Il concetto di ‘classico’ era un tema della critica letteraria di T.S. Eliot. In The Sacred Wood pensava che una delle ragioni per cui “Dante è un classico, e Blake solo un poeta di genio” era “a causa della concentrazione risultante da una cornice di mitologia e teologia e filosofia”. (Nel commentare l’influenza di Eliot, il professor Jan Gorak ha affermato che “l’idea di un canone si è intrecciata con l’idea del classico, un’idea che T.S. Eliot ha cercato di rivitalizzare per l”esperimento moderno'”). In un’eco di Sainte-Beuve, Eliot tenne un discorso alla Virgil Society che riguardava proprio la stessa domanda “Cos’è un classico?”. A suo parere, c’era solo un autore che era ‘classico’: “Nessuna lingua moderna può sperare di produrre un classico, nel senso in cui ho chiamato Virgilio un classico. Il nostro classico, il classico di tutta Europa, è Virgilio”. In questo caso, però, Eliot dice che la parola ha significati diversi in ambienti diversi e che la sua preoccupazione è “un significato in un contesto”. Dichiara che il suo obiettivo è definire solo “un tipo di arte” e che non deve essere “migliore…di un altro tipo”. Il suo paragrafo di apertura fa una chiara distinzione tra il suo particolare significato di classico avendo Virgilio come il classico di tutta la letteratura e il significato alternativo di classico come “un autore standard”.

Anche figure letterarie di epoche diverse hanno pesato (a volte umoristicamente) sulla questione. Alan Bennett, il drammaturgo e autore inglese moderno, ha detto che “Definizione di un classico: un libro che si presume tutti abbiano letto e spesso pensano di aver letto loro stessi”. Mark Van Doren, professore e poeta della Columbia University, è citato da Jim Trelease (nella sua monografia Classic Picture Books All Children Should Experience), per dire che “Un classico è qualsiasi libro che rimane in stampa”. E nel suo discorso “Disappearance of Literature” tenuto più di un secolo fa nel 1900, Mark Twain disse, (riferendosi all’alta opinione di un dotto accademico sul “Paradiso perduto” di Milton) che l’opera soddisfaceva la definizione del professore di un classico come “qualcosa che tutti vogliono aver letto e nessuno vuole leggere”.

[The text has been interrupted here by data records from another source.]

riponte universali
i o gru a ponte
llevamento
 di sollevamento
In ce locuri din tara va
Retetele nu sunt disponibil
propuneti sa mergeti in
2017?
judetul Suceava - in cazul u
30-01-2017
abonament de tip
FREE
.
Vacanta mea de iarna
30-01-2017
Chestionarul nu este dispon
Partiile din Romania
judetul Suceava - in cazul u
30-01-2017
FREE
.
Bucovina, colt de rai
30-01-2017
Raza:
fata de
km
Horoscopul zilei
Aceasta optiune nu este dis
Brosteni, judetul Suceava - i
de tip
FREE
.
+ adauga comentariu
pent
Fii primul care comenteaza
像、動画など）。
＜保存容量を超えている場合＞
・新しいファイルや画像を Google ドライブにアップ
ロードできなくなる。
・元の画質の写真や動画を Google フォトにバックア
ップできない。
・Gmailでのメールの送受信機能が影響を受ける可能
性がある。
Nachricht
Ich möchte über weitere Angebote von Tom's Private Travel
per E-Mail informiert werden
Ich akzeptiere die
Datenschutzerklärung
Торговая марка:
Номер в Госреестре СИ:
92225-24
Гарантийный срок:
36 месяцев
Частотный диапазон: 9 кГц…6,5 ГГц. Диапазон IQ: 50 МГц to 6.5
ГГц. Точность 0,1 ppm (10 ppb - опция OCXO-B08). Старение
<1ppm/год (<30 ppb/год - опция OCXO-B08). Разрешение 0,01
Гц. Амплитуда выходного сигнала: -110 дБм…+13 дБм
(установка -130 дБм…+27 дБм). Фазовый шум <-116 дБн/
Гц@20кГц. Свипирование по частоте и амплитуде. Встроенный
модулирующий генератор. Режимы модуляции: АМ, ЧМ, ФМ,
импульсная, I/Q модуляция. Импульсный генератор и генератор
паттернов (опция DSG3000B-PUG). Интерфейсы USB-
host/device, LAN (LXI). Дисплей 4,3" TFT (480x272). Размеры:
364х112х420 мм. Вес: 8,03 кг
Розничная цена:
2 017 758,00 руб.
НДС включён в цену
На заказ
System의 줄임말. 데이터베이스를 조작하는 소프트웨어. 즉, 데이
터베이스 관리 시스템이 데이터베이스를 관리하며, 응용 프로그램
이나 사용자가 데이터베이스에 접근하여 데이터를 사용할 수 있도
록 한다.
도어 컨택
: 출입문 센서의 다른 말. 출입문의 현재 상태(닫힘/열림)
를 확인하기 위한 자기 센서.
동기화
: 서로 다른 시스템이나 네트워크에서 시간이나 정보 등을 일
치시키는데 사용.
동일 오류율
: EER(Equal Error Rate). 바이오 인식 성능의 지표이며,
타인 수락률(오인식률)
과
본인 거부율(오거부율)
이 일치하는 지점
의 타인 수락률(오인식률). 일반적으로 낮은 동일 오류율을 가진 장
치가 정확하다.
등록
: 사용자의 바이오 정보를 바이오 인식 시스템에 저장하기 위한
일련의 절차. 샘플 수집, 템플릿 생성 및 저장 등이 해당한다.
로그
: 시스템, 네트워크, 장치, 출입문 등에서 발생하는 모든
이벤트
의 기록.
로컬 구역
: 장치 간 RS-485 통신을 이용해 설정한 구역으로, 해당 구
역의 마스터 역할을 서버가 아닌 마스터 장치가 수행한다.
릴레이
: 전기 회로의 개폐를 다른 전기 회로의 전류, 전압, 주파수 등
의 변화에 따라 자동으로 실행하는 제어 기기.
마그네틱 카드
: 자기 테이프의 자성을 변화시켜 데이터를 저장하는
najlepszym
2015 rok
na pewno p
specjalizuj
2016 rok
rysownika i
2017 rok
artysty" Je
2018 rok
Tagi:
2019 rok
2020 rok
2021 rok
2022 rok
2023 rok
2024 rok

I classici sono spesso definiti in termini di freschezza duratura. Clifton Fadiman pensava che le opere che diventano libri classici hanno il loro inizio nell’infanzia, dicendo che “Se vuoi vivere a lungo nella memoria degli uomini, non dovresti affatto scrivere per loro. Dovresti scrivere ciò che piacerà ai loro figli”. A suo parere, le opere che oggi giudichiamo classiche sono “grandi principianti”. Fadiman unisce i libri classici attraverso le epoche in un continuum (e concorda con i pensieri di Goethe sul vigore e l’attualità dei classici antichi), quando afferma che i libri classici condividono una “qualità di inizio” con il leggendario scrittore dell’Iliade e dell’Odissea – Omero stesso. Ezra Pound nel suo tomo sulla lettura, ABC of Reading, ha dato la sua opinione quando ha affermato: “Un classico è classico non perché è conforme a certe regole strutturali, o si adatta a certe definizioni (di cui il suo autore probabilmente non aveva mai sentito parlare). È classico per una certa eterna e insopprimibile freschezza”. Michael Dirda, il critico vincitore del premio Pulitzer 1993, concordava con l’opinione di Pound riguardo alla vitalità di un classico quando scrisse che “…uno dei veri elementi di un classico” era che “possono essere letti ancora e ancora con un piacere sempre più profondo.”